## [EXERCISES]
1. In the Supersuckers interview, which artist does Eddie say the band looked to when making its country record?
2. Carry the Supersuckers interview forward from its final line.

## [DOCUMENT EXCERPT]
-------------------------

RNW: While I was doing my research, prior to speaking with you I found it kind of difficult to classify the Supersuckers. Maybe you can help me out, I work with all different genres of music and when I look at you folks, you look like good ol’ boys to me but you don’t sound like good ol’ boys. 

(laughs)

RNW: So it’s kind of different, how do you classify the Supersuckers?

Eddie: I don’t know, that’s a rough one because especially with this sort of country alter ego that we have. When we first started making music we just thought of ourselves as a hard rock band. This was the late 80’s when you either metal I guess or punk or something. When I record came out and the reviews started coming in, they were calling us a punk band and that kind of surprised us, “A punk band? We’re not a punk band!” We just wanted to be like Motorhead. We always stood by the fact that we are a rock ‘n roll band and when people would start spitting on us and acting sort of late 70’s punk, we would always make fun of them, single them out and say this is a rock ‘n roll show. Then of course we made the country record and that sort of threw everything for a loop. People started calling us “southern rock” or “southern fried” or whatever and I really don’t like southern rock you know.

RNW: I don’t classify you as Lynyrd Skynyrd kind of stuff. 

Eddie: No I don’t like 38 Special. I consider rock ‘n roll to be very urban, from the city and our country music to be from the desert, very western and not southern at all. 

RNW: But you’re not “honky tonk” either and I know, I’ve worked with Roger Klein out from your area in Arizona and he’s very roadhouse, very honky tonk. 

Eddie: Yeah, our country side is definitely more tongue in cheek. When we made our country record we wanted it to be distinctly western, we looked to artists like Marty Robbins and then like a Bakersfield sort of a sound and uh to sort of emulate that but the song writing was the same. The same sort of elements that are in our rock songs are in our country songs, there is a lot of tongue in cheek, a lot of comedy and a lot of not Weird Al Yankovich type comedy but sort of like biting sarcasm. I think lyrically it’s been the same for us no matter what kind of music we are making. It tough, primarily we are a rock n roll band but we got this kind of country alter-ego. 

RNW: I just got done listening to stuff you did live in I think it was Sweden and that was just like a rippen rock show. 

Eddie: I remember recording that. I haven’t heard it, I saw that it’s on the website. I should probably listen to it.

RNW: Yeah, it’s great. It’s a great way to introduce people who haven’t heard of you or have heard of you and not heard your music. It’s a good little selection there that I think I’m gonna hook people into because it gave me a really good feel for what you guys are all about. 

Eddie: Yeah, live rock shows are usually froght with problems just due to the recording quality because we are so loud and it’s hard to record without a concerted effort to use like a mobile truck or whatever. We actually had one at that show so it might sound pretty good.

-------------------------

## [INFORMATION PROVIDED]
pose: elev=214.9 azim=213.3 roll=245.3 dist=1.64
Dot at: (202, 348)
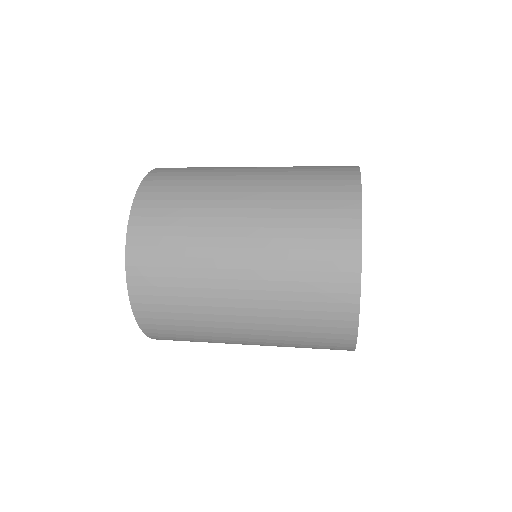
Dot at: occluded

-------------------------

## [ANSWERS BELOW]
1. Marty Robbins

2.
RNW: It does. I have a quote here and I can’t say whether it is attributable to you or not but let me read it and then I want to get some of your thoughts on it. The quote is “I truly believe that a band is defined by their limitations. What they can’t or won’t do is just as important as what they can do.” Is that you?

Eddie: Yeah, that’s me. 

RNW: What can’t or won’t you do?

Eddie: Well you know we can’t play really good. (laughs)

RNW: I wouldn’t say that.

Eddie: No, it’s the truth. There are musicians out there that are MUSICIANS that really work hard and practice a lot to be very depth and nibble, they can read music and they can do all these fancy words that I don’t even know the meanings of. Part of what our esthetic has been in the words of Johnny Ramone, you know, you never practice to remain somewhat remedial is key because when you first start making up songs and playing them in your band together there is this magical feeling like “oh my god, I can’t believe we’re doing this!” and I like to retain that as much as possible and it’s funny to people and it reads funny to say we don’t practice, we really don’t, it kind of part of the esthetic to remain somewhat remedial and caveman about making rock n roll because that’s what good rock n roll is all about. 

RNW: Yeah it is, it’s a guttural emotional type of thing. Sometimes the best music is the balls out--go for it—what ever comes out type of thing.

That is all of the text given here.